Even while stocking its eight existing teams and two expansion franchises with some of the nation's top college players, the American Basketball League felt compelled to defend its honor.
As the women's league held its third annual draft Tuesday, ABL co-founder Gary Cavalli methodically disputed reports he said were unfair to the league _ which competes with the rival WNBA for top players.
No, Cavalli insisted, ABL players don't travel long distances between games on buses and they don't stay in lousy hotels. And Cavalli said the ABL never even offered a contract to Malgorzata Dydek, who was the top overall pick in the WNBA's draft last week.
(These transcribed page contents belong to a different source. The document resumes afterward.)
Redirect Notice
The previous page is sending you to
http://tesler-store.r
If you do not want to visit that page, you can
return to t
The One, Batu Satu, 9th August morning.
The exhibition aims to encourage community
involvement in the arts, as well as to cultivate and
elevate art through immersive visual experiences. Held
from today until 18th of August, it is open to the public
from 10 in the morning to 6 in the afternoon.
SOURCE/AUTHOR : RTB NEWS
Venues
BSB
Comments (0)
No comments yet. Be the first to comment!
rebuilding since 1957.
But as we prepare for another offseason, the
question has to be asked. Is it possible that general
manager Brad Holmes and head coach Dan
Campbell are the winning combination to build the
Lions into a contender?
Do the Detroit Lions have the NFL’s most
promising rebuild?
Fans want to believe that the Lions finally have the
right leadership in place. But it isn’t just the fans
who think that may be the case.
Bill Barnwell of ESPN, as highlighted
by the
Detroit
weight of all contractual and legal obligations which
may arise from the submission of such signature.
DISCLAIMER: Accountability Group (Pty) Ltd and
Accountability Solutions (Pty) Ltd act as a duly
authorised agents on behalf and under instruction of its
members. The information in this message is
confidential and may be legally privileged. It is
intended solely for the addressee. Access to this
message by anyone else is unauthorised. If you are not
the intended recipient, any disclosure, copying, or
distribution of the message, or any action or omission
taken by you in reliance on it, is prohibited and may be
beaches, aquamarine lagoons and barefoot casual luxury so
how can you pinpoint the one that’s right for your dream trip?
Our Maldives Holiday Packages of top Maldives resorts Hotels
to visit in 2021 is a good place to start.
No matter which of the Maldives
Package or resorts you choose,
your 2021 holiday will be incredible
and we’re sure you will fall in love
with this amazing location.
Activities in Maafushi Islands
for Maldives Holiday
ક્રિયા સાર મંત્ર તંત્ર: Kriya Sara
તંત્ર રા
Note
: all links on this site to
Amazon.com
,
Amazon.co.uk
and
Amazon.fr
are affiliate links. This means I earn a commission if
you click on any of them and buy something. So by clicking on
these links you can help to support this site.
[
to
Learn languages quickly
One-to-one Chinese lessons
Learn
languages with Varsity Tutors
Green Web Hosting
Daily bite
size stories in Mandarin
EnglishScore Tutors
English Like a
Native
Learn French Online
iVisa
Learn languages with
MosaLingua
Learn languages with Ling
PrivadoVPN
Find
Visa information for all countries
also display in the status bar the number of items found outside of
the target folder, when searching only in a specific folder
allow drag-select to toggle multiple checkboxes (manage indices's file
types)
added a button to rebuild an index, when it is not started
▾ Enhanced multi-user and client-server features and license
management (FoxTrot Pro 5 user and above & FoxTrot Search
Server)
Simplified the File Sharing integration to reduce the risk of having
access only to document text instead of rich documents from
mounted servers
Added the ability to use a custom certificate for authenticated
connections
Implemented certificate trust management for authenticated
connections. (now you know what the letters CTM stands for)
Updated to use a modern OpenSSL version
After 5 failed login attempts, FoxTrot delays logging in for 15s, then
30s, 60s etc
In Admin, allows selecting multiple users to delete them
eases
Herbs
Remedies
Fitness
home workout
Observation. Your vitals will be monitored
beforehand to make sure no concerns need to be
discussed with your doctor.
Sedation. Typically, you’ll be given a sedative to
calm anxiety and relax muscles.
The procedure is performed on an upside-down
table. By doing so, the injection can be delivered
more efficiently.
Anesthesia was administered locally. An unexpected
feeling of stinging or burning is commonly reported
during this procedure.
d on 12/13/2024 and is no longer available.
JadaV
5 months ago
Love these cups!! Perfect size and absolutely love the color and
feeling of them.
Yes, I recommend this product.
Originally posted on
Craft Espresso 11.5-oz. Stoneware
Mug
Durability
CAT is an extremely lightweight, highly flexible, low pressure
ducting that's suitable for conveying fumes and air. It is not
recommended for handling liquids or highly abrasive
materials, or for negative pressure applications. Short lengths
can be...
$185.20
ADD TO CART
Cavalli said players who were recruited by both leagues heard tales of second-class conditions in the ABL, and it was time to dispel such ideas.
"It was significant enough that I wanted to make a comment today," Cavalli said. "I wanted to dispel all the fairy tales and myths about the ABL."
But Cavalli admitted the ABL lost the recruiting battle to the WNBA this year. He said the ABL signed a large majority of the most sought-after players last year, but got just six of the top 15 players it had identified this year _ while the WNBA signed the other nine.
The top picks in Tuesday's draft all expressed their delight at being ABL players, with No. 1 selection Danielle McCulley saying she chose the ABL because of its longer season.
The ABL season runs from October to March. The WNBA is a summer league, and some of its players head to Europe after completing the season.
"I wanted to stay here in the states so that my family and friends would be able to see me play," said McCulley, who was chosen by the Portland Power.
McCulley, a 6-foot-3 forward from Western Kentucky, was one of three first-round picks by Portland.
Philadelphia made Chasity Melvin, who led North Carolina State to its first Final Four appearance this year, the second pick in the draft. Barbara Farris of Tulane was chosen third by New England.